◆ **To do**:
Below are lines of data; restate word for word those running from the line containing "267 U.S. Const. amend. V." to the line containing "268 See supra", inclusive, and no others.

Collected data
= = = = = = =

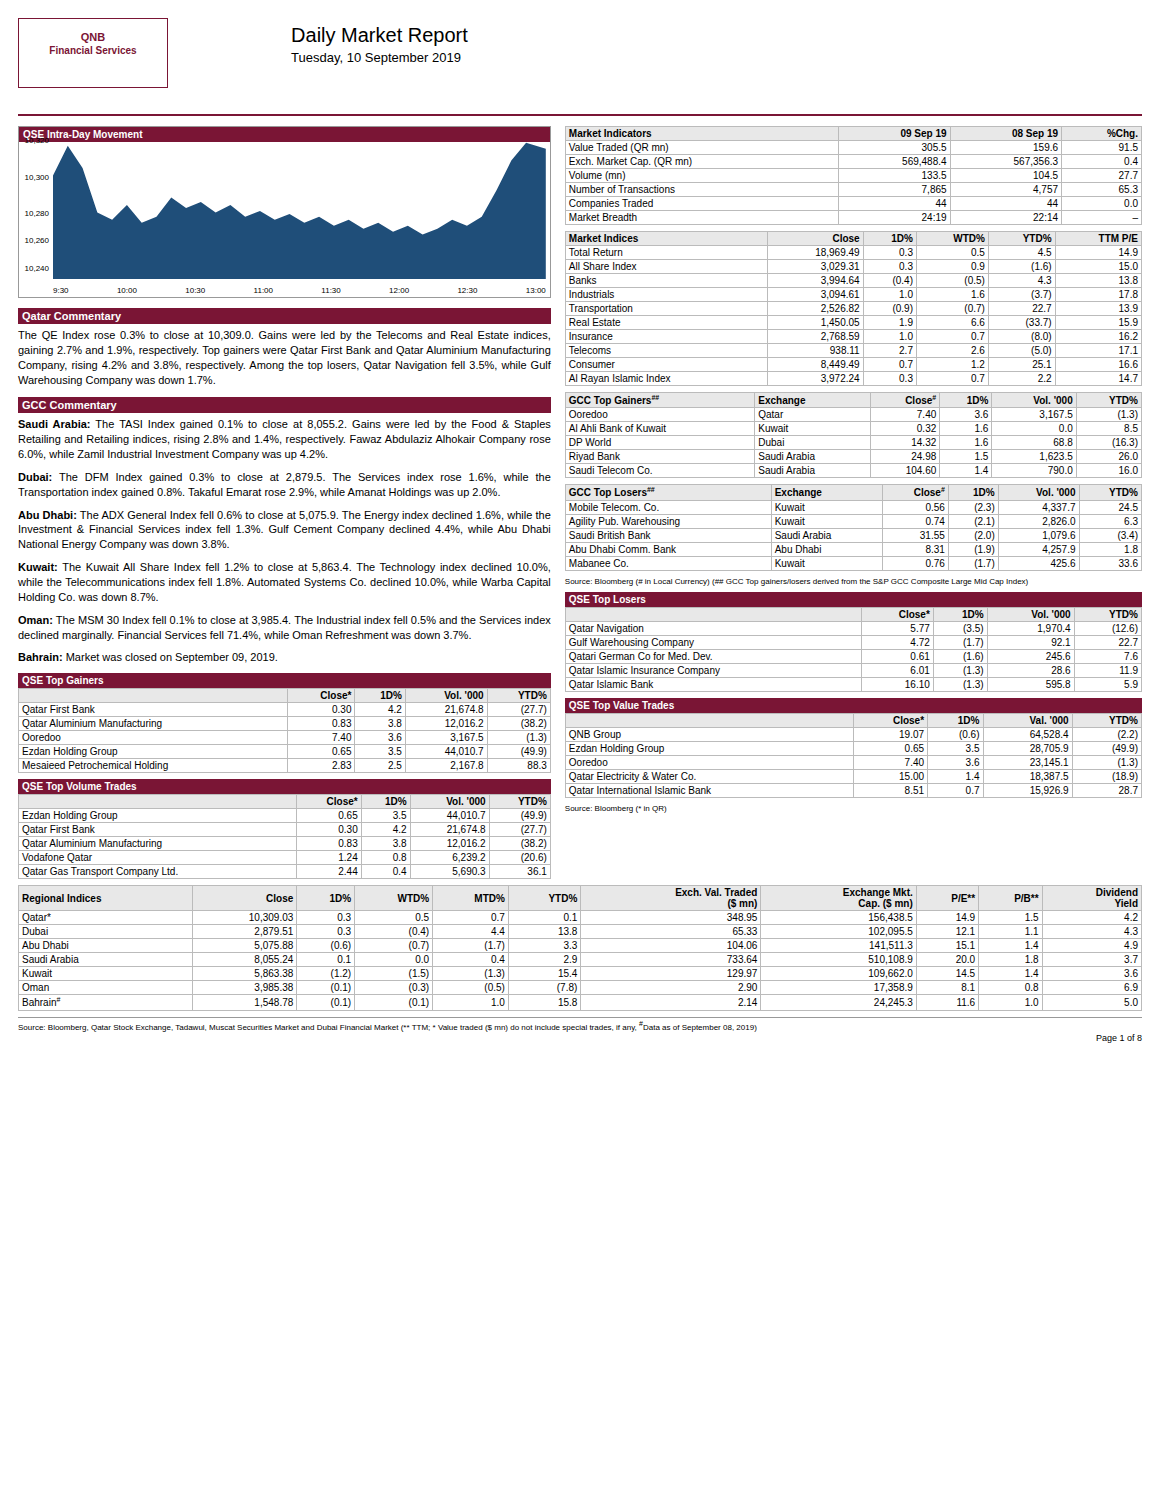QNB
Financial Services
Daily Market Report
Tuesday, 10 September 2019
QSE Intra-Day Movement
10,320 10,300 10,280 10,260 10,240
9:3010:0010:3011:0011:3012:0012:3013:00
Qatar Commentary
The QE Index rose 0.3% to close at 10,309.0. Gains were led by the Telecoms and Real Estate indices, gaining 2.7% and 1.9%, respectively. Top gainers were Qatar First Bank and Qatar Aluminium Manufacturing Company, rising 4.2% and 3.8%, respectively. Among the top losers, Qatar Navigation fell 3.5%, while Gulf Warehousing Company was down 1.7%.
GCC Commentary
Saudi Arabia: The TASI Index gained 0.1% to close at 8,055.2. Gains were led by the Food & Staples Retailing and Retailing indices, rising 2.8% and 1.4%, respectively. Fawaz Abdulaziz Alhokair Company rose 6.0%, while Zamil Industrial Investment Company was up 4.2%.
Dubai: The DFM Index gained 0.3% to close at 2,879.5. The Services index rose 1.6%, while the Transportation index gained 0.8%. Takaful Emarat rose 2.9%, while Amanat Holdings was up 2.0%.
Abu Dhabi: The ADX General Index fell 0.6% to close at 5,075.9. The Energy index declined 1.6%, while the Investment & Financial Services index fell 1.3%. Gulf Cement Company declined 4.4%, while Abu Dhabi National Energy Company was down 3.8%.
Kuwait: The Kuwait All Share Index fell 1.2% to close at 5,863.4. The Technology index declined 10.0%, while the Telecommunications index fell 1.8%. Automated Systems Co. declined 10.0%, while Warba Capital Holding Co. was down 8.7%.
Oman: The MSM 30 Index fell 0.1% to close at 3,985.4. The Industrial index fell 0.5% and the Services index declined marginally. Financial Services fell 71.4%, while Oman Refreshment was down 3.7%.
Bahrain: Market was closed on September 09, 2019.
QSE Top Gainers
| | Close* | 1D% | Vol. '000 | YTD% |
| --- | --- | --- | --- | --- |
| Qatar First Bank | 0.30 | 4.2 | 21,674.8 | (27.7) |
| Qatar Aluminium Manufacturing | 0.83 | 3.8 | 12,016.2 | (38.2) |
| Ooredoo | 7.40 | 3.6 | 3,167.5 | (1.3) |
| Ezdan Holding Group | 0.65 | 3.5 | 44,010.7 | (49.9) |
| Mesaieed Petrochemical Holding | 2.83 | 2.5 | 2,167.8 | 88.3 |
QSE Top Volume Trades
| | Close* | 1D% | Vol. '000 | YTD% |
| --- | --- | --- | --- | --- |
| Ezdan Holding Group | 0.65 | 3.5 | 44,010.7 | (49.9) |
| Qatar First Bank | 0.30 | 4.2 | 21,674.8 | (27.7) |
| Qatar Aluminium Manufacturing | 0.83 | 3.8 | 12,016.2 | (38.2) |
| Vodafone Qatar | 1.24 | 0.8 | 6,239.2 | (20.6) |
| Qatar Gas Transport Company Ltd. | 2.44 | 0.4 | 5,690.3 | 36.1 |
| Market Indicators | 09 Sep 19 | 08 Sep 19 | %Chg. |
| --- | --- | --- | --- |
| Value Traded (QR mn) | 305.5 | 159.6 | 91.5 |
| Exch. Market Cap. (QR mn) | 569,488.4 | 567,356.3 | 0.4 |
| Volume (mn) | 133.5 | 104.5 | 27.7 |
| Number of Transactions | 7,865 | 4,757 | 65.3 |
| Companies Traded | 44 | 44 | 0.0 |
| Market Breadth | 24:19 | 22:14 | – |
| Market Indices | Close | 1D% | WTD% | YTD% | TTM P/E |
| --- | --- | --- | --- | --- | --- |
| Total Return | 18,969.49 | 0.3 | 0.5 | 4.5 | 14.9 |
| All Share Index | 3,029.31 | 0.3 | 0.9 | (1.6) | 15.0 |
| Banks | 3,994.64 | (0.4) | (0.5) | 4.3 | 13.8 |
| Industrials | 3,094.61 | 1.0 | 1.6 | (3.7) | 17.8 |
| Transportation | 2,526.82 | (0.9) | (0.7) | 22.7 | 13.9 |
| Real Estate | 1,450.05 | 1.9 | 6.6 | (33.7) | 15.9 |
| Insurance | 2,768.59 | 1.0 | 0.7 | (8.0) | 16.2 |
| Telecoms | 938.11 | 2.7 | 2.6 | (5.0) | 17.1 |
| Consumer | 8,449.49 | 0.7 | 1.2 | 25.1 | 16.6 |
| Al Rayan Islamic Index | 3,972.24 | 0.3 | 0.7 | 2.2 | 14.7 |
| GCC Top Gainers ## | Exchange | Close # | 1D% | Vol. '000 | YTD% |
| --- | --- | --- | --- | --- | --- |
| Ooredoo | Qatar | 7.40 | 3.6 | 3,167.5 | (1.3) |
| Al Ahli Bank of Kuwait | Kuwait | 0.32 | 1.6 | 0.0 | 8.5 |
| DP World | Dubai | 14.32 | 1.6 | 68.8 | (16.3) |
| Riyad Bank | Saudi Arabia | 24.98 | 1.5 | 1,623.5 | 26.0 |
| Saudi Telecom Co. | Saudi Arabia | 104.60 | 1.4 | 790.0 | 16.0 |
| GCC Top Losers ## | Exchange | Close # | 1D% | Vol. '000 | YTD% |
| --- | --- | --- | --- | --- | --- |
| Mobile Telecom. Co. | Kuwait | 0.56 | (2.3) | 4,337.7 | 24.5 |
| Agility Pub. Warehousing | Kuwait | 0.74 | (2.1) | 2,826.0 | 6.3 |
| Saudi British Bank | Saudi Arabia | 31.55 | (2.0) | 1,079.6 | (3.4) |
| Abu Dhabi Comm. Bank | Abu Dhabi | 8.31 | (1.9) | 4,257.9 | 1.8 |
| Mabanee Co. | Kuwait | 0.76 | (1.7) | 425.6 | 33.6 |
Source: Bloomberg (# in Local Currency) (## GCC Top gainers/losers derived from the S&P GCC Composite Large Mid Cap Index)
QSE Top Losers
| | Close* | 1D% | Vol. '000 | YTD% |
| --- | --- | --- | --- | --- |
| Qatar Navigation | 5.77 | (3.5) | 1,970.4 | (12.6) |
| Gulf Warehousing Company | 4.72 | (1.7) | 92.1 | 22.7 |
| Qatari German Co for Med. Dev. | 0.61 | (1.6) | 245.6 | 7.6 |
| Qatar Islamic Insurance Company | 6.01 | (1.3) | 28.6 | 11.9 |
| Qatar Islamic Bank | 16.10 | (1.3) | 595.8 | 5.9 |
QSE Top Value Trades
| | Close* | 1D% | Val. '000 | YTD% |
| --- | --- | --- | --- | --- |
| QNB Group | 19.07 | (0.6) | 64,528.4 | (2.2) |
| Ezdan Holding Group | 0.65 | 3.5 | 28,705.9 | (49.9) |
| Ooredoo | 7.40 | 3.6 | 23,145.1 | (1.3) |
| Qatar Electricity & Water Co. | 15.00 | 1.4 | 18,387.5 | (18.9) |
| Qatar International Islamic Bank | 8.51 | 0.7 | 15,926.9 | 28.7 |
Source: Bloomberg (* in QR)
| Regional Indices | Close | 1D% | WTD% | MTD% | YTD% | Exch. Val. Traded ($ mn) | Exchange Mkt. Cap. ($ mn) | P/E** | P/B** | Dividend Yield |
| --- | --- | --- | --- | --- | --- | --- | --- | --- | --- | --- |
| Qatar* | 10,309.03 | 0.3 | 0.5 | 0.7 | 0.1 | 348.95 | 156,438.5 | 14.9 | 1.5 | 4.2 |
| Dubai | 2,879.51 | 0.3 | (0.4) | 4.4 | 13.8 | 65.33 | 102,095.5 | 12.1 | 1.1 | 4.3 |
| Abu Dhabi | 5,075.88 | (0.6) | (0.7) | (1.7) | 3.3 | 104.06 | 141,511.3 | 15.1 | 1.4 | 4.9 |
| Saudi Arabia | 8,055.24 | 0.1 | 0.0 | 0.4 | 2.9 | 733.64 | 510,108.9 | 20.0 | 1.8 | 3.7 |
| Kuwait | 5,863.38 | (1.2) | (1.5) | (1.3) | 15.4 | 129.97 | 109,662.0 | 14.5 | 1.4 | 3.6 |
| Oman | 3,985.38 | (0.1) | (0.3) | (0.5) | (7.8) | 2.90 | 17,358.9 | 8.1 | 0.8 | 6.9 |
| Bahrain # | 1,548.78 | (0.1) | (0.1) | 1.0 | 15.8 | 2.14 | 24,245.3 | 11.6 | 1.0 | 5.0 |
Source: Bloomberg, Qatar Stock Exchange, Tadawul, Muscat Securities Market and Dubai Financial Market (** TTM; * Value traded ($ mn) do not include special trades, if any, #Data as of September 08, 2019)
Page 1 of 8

= = = = = = =

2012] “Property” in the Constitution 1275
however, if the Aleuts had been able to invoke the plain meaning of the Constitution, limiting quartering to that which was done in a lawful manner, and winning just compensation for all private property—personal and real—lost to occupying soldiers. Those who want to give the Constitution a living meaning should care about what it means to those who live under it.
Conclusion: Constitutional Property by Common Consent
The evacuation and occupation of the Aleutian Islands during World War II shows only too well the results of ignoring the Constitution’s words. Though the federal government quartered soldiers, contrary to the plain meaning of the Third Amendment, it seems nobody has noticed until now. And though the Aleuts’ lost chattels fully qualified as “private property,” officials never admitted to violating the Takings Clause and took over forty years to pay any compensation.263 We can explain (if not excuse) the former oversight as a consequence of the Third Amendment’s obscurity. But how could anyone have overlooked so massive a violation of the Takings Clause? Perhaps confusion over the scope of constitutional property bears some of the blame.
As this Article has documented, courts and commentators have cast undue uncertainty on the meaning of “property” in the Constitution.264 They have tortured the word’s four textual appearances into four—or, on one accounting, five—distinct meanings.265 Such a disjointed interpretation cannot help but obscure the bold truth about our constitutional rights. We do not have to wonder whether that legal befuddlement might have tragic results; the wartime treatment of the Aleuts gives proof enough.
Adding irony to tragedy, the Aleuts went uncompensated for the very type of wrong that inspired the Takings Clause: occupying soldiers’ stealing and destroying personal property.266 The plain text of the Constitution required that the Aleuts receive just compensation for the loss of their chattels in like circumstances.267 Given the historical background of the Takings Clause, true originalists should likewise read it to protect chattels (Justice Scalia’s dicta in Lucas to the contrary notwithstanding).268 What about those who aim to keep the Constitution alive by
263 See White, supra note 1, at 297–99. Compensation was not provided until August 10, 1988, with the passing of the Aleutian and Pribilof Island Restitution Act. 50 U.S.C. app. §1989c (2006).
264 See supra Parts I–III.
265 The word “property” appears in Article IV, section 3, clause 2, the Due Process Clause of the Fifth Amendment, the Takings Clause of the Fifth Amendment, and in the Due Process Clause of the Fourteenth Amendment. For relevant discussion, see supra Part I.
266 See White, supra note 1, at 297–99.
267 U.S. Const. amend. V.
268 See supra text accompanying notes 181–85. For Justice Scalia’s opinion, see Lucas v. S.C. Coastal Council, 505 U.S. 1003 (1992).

= = = = = = =

◆ **Solution to the problem**:
267 U.S. Const. amend. V.
268 See supra text accompanying notes 181–85. For Justice Scalia’s opinion, see Lucas v. S.C. Coastal Council, 505 U.S. 1003 (1992).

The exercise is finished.